Die Ukraine werde aber weiter mit Russland verhandeln. "Ich bleibe hier, ich bleibe in Kiew (...). Ich habe keine Angst", bekräftigte der ukrainische Staatschef. Kreml-Chef Wladimir Putin hatte hingegen wiederholt "ukrainische Nationalisten" beschuldigt, die Evakuierungen umkämpfter Städte zu vereiteln.
Moskau hatte die Öffnung mehrerer "humanitärer Korridore" auch aus der Hauptstadt Kiew sowie aus Charkiw, Mariupol und Tschernihiw angekündigt, die Fluchtwege sollten jedoch zumeist nach Russland oder Belarus führen, von wo aus die russische Armee am 24. Februar in der Ukraine einmarschiert war. Die Ukraine lehnte diese Fluchtkorridore ab, Verhandlungen beider Seiten führten zu keinem Durchbruch.
Der Generalsekretär des Deutschen Roten Kreuzes, Christian Reuter, kritisierte grundsätzlich das Konzept der Fluchtkorridore. Eine Konsequenz derartiger Korridore sei, dass "dann Konflikt- und Kriegsparteien sagen, dass alle anderen zum Angriffsziel werden", weil sie nicht geflohen seien, warnte Reuter am Montagabend im ZDF. Für die Regierungen seien derartige Korridore ein "militärisches Instrument", um anschließend "ungenierter, ungehemmter" angreifen zu können.
Die Kämpfe in der Ukraine dauerten unterdessen an. Der ukrainische Generalstab berichtete von heftigen Gefechten in der ostukranischen Stadt Isjum. Demnach erlitten die russischen Streitkräfte Verluste, als sie versuchten, die Stadt einzunehmen. Das ukrainische Verteidigungsministerium meldete zudem den Tod des russischen Generals Witali Gerassimow in der Nähe von Charkiw. Moskau bestätigte dies zunächst nicht, von unabhängiger Seite lassen sich solche Berichte meist kaum überprüfen.
Dem ukrainischen Generalstab zufolge zieht Russland zudem weiterhin Soldaten und militärische Ausrüstung an den Fronten in Kiew, Mariupol im Süden und Charkiw im Nordosten zusammen. Die Städte stehen bereits seit Tagen unter heftigem Beschuss. Die ukrainische Regierung rechnet mit einem baldigen russischen Großangriff auf die Hauptstadt.

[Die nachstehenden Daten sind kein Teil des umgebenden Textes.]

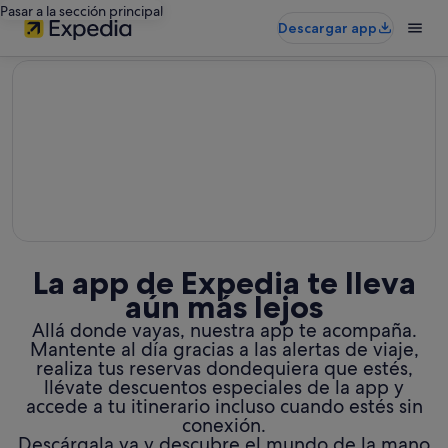
Pasar a la sección principal
Descargar app
editorial
La app de Expedia te lleva
aún más lejos
Allá donde vayas, nuestra app te acompaña.
Mantente al día gracias a las alertas de viaje,
realiza tus reservas dondequiera que estés,
llévate descuentos especiales de la app y
accede a tu itinerario incluso cuando estés sin
conexión.
Descárgala ya y descubre el mundo de la mano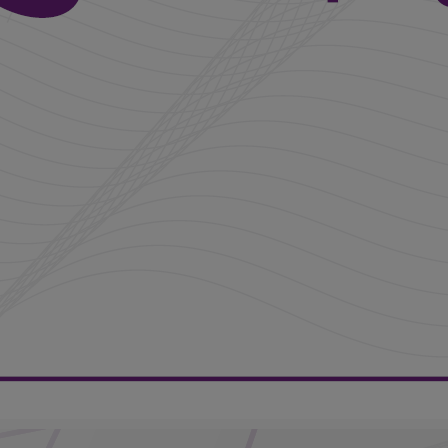
16h00 - 20h00
LE WEEK-END CHAMPAGNE FM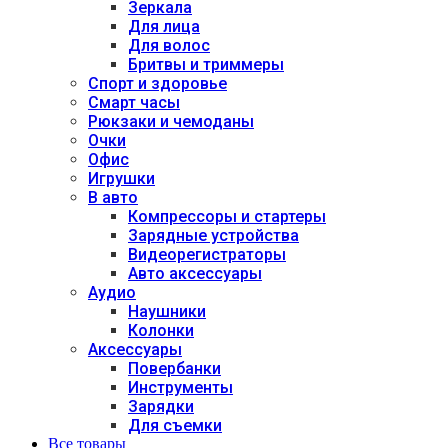
Зеркала
Для лица
Для волос
Бритвы и триммеры
Спорт и здоровье
Смарт часы
Рюкзаки и чемоданы
Очки
Офис
Игрушки
В авто
Компрессоры и стартеры
Зарядные устройства
Видеорегистраторы
Авто аксессуары
Аудио
Наушники
Колонки
Аксессуары
Повербанки
Инструменты
Зарядки
Для съемки
Все товары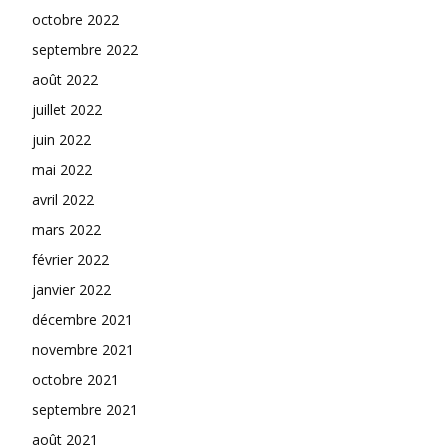
octobre 2022
septembre 2022
août 2022
juillet 2022
juin 2022
mai 2022
avril 2022
mars 2022
février 2022
janvier 2022
décembre 2021
novembre 2021
octobre 2021
septembre 2021
août 2021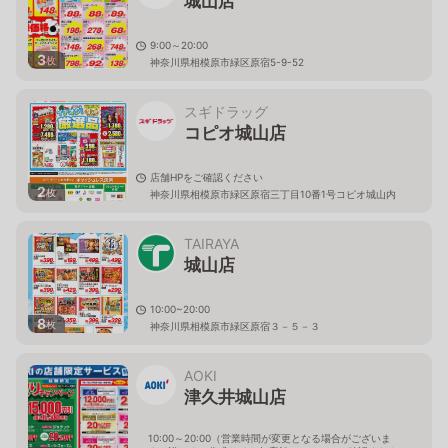
城山店
9:00～20:00
3
枚
神奈川県相模原市緑区原宿5-9-52
スギドラッグ
コピオ城山店
店舗HPをご確認ください
2
枚
神奈川県相模原市緑区原宿三丁目10番1号コピオ城山内
TAIRAYA
城山店
10:00~20:00
8
枚
神奈川県相模原市緑区原宿３－５－３
AOKI
津久井城山店
10:00～20:00（営業時間が変更となる場合がございま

Russland ist nach US-Angaben inzwischen mit nahezu allen für den Einmarsch in die Ukraine vorgesehenen Truppen in das Land eingerückt. Nach westlichen Angaben hatte Russland vor Beginn seines Angriffs auf die Ukraine mehr als 150.000 Soldaten an den Grenzen aufmarschieren lassen.
In Butscha vor den Toren Kiews versuchten die Menschen verzweifelt, die Stadt zu verlassen, wie ein AFP-Reporter berichtete. Eine Einwohnerin namens Anna sagte, die Stadt stehe kurz vor einer "humanitären Katastrophe": "Es gibt kein Gas mehr, kein Wasser, keinen Strom und auch die Lebensmittel gehen aus."
Die UNO forderte Sicherheitskorridore, um Hilfslieferungen zu den Menschen in den belagerten Städten zu bringen. Nach UN-Angaben stieg die Zahl der Flüchtlinge aus der Ukraine in die Nachbarländer inzwischen auf über zwei Millionen.